*Source text*
____
# Cheaterville for EA?



## livinfree (Sep 7, 2012)

Is cheaterville for PA's only?


----------



## walkonmars (Aug 21, 2012)

Anyone who is unfaithful to their spouse is cheating.


----------



## Weary (Oct 25, 2012)

EA's count imo...
My SO has had a few, and for a couple of them I got the impression the only reason it didnt escalate was because she wasnt in front of him to take the ****.
But after a bit of reflection and reading here I've learned that if she needs to hide it, then its cheating in one form or another. Even if she has no intentions of sleeping with him it still robs the marriage of emotional connection and vulnerability by talking her feelings out with another man.


----------



## C-man (Oct 23, 2012)

EA's are just as damaging as PA's. Maybe more so. An EA that morphs into a PA is the most damaging. If it was just sex, it's a lot easier to repair.


----------



## MattMatt (May 19, 2012)

Cedarman said:


> EA's are just as damaging as PA's. Maybe more so. An EA that morphs into a PA is the most damaging. If it was just sex, it's a lot easier to repair.


Not always. 'Just sex' is the deal breaker for many people. Even if their WS has only a ONS.


----------



## moxy (Apr 2, 2012)

Cheating of any kind is bad news. I think that an EA with sexually explicit exchanges between married spouse and affair partner is definitely grounds for posting on cheaterville.


----------



## moxy (Apr 2, 2012)

I'd probably have felt a lot less hurt if my stbxh was only in a PA and no I love you's had been exchanged, but some people find ONSs more abhorrent. In my opinion, the betrayal of a LTA cuts deeper.


----------



## C-man (Oct 23, 2012)
____
*Records supplied*
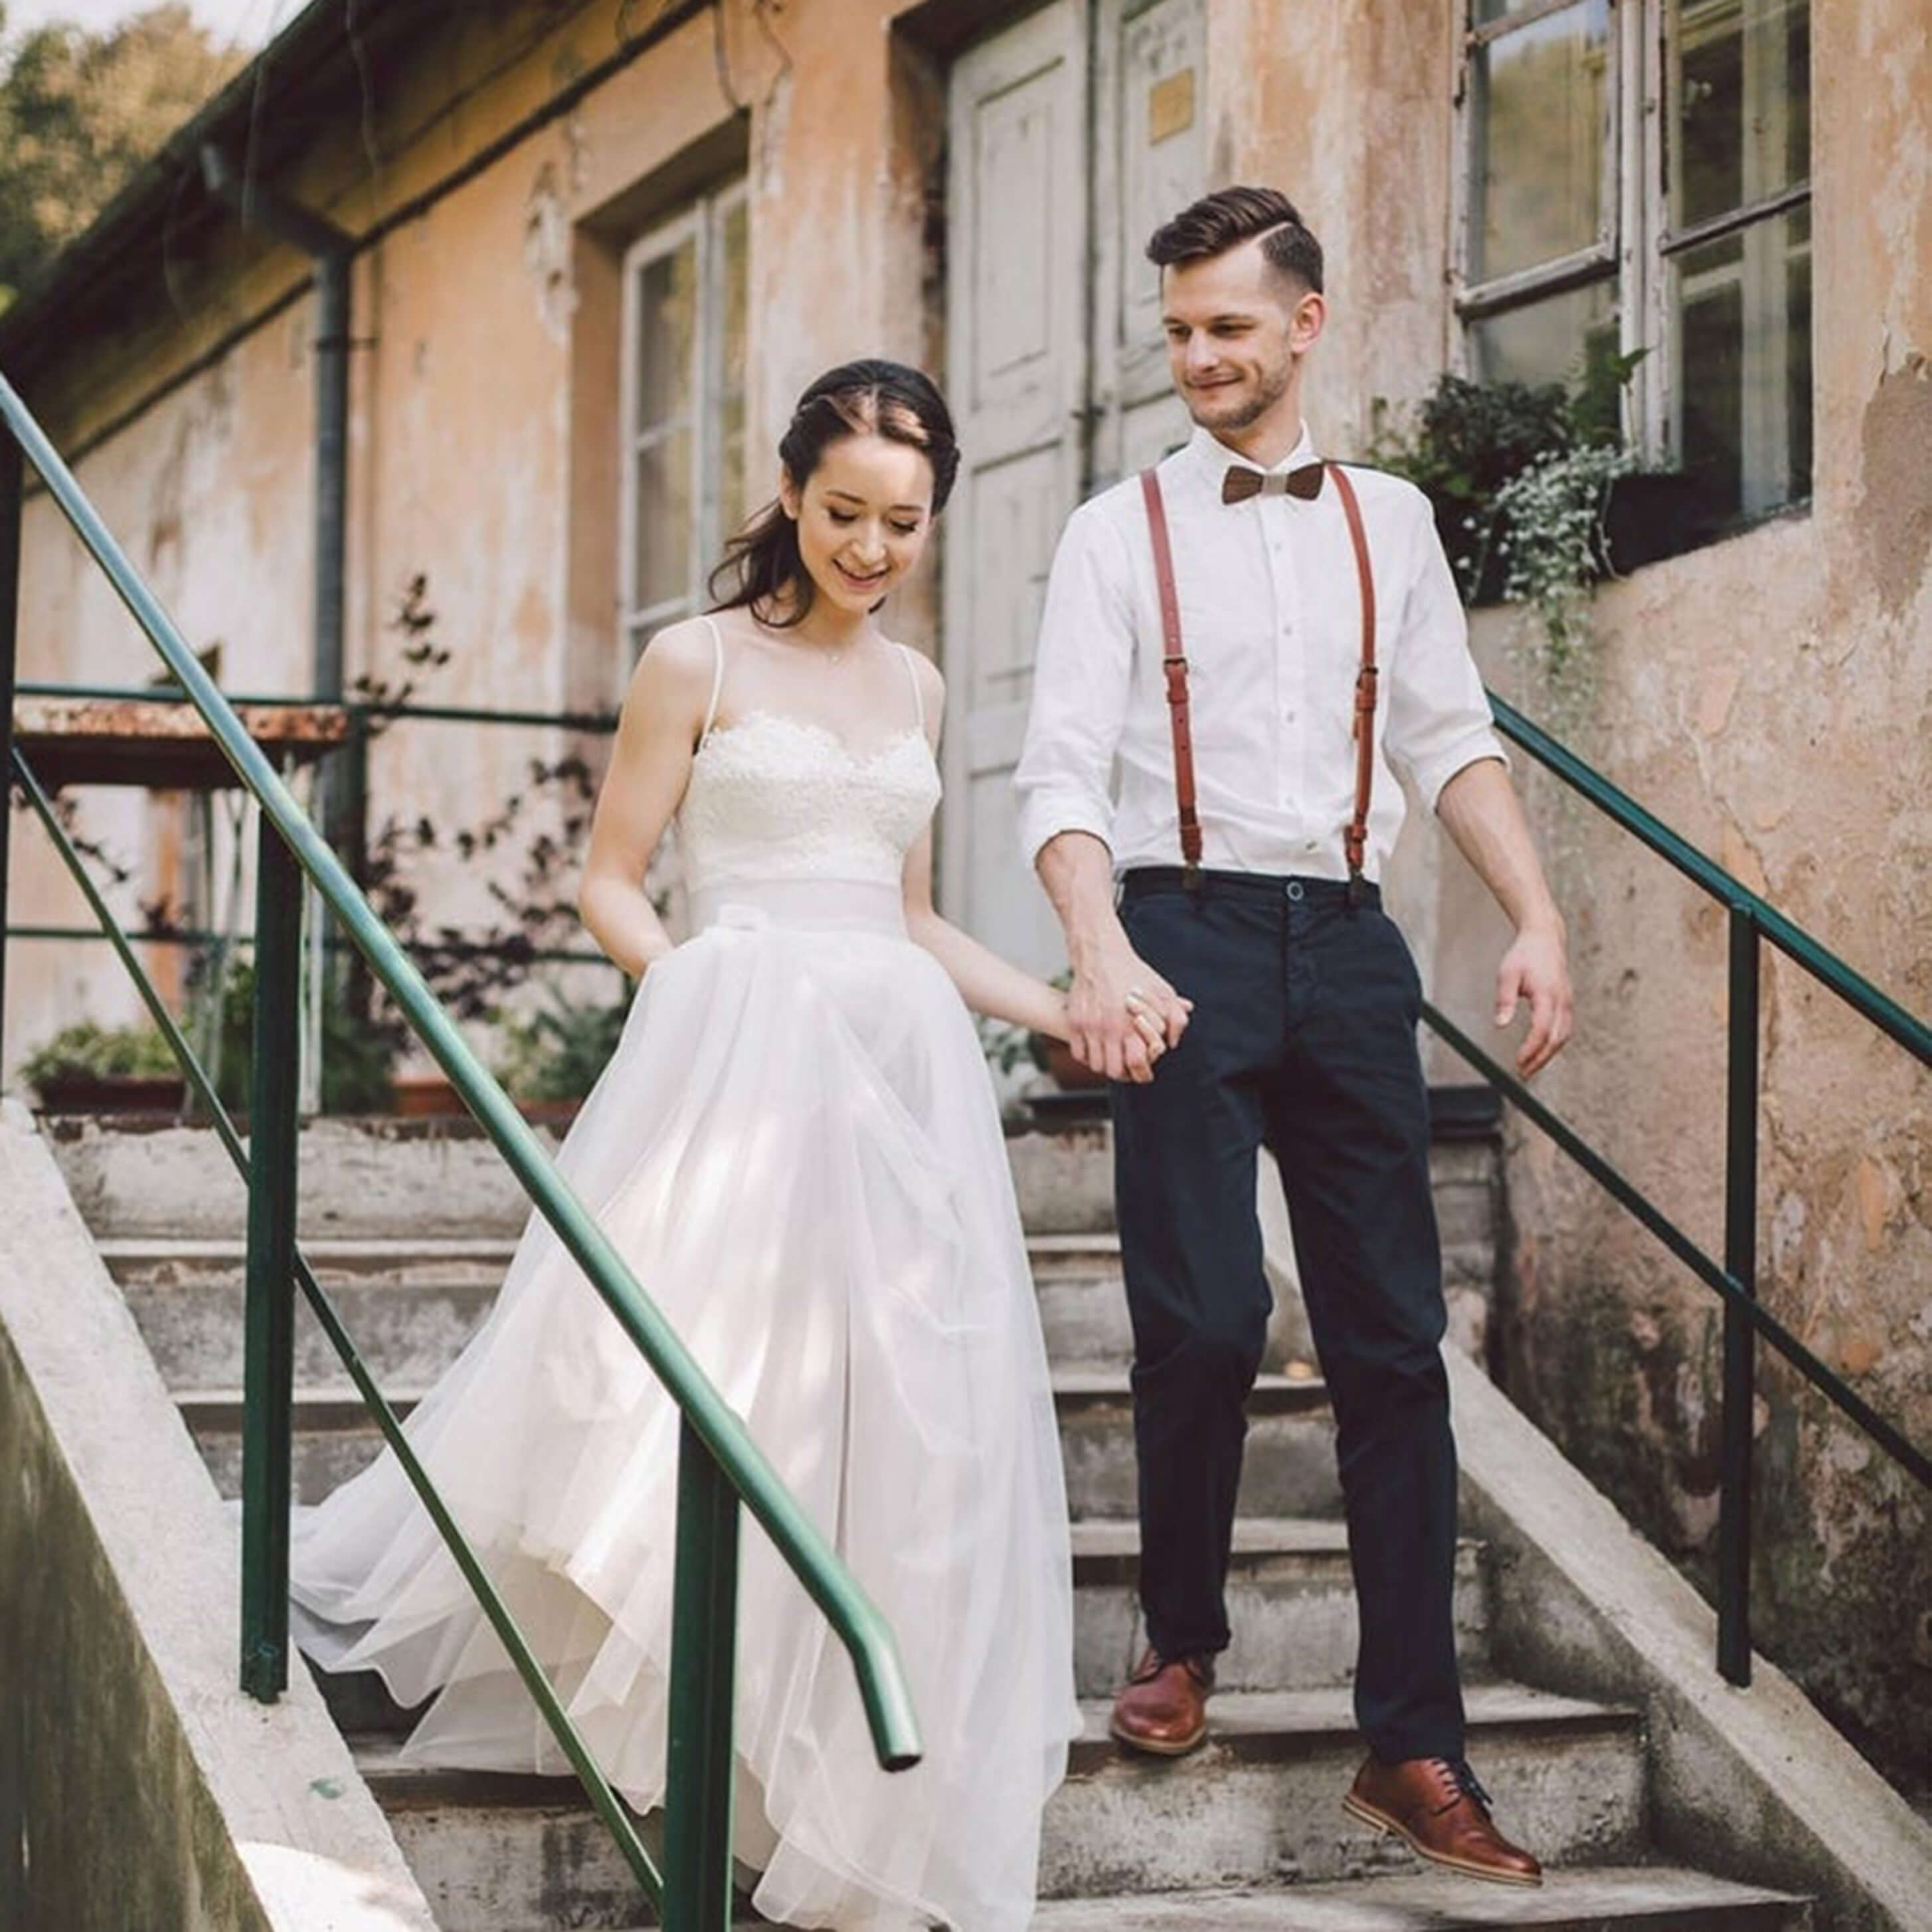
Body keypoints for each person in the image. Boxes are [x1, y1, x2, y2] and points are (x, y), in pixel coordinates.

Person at [290, 360, 1104, 1932]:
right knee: (695, 1398)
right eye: (847, 512)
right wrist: (703, 998)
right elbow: (612, 877)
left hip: (900, 1080)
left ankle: (841, 1778)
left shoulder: (923, 691)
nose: (872, 547)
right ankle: (700, 1722)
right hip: (740, 1054)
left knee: (890, 1422)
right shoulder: (699, 661)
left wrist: (1061, 1014)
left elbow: (917, 917)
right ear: (792, 494)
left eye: (905, 522)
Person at [1013, 189, 1573, 1888]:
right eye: (1180, 331)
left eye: (1229, 330)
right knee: (1202, 1321)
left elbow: (1446, 733)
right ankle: (1180, 1636)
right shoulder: (1118, 531)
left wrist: (1535, 914)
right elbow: (1056, 774)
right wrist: (1099, 950)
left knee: (1395, 1350)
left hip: (1344, 944)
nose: (1197, 359)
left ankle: (1413, 1743)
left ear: (1308, 324)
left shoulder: (1389, 521)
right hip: (1173, 930)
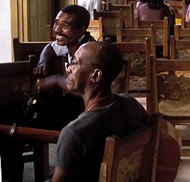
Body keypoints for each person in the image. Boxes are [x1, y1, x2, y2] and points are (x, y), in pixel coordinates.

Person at [0, 5, 92, 181]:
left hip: (79, 117)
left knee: (11, 132)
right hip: (66, 108)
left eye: (65, 25)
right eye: (56, 23)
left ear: (81, 30)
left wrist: (55, 80)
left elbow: (84, 88)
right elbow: (50, 47)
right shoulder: (69, 44)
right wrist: (43, 61)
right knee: (8, 119)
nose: (57, 29)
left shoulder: (89, 51)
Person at [51, 41, 149, 181]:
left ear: (95, 75)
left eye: (74, 63)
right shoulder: (132, 105)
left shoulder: (74, 134)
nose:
____
*About this exercise*
Reproduce the part of the forum thread starting with "My SO has had" and going on through "take the ****.", word for word. The items can be set aside entirely.

*Task output*
My SO has had a few, and for a couple of them I got the impression the only reason it didnt escalate was because she wasnt in front of him to take the ****.